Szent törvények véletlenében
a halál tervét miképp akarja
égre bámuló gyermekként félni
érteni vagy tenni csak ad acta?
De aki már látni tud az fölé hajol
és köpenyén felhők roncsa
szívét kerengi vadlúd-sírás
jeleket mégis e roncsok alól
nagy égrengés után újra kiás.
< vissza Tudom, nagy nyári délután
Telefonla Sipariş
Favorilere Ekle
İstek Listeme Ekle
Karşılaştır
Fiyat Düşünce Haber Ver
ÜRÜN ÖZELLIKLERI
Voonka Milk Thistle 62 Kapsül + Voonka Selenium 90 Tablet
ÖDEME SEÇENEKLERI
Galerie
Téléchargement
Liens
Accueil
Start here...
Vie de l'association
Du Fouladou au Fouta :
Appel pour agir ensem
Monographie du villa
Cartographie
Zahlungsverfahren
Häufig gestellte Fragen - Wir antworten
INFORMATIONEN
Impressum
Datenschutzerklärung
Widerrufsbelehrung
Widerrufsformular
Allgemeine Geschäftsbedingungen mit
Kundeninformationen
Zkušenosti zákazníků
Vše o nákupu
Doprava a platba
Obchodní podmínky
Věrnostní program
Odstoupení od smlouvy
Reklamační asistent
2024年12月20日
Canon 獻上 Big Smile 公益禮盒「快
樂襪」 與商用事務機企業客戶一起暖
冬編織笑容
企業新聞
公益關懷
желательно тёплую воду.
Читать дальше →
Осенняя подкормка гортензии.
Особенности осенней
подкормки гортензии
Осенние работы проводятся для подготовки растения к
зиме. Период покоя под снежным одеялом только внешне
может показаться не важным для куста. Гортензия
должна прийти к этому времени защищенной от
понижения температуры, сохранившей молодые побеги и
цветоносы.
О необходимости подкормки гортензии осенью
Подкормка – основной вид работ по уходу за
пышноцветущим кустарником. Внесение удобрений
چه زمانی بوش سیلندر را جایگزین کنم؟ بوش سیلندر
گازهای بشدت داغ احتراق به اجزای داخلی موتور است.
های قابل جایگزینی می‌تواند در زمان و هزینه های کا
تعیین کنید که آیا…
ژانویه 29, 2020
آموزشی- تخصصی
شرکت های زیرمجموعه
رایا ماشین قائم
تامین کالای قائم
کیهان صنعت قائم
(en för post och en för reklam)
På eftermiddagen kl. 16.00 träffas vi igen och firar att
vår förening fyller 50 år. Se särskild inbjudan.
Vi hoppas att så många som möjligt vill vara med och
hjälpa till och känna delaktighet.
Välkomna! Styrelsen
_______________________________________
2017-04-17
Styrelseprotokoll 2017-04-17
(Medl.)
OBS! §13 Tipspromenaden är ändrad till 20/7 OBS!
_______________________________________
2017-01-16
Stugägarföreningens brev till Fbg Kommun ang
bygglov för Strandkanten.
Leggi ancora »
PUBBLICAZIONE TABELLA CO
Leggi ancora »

════════

== What is needed ==
Using the records above, restate word for word the lines from the one with "تعیین کنید که آیا…" through the one with "vår förening fyller", both included.

== Answer space ==
تعیین کنید که آیا…
ژانویه 29, 2020
آموزشی- تخصصی
شرکت های زیرمجموعه
رایا ماشین قائم
تامین کالای قائم
کیهان صنعت قائم
(en för post och en för reklam)
På eftermiddagen kl. 16.00 träffas vi igen och firar att
vår förening fyller 50 år. Se särskild inbjudan.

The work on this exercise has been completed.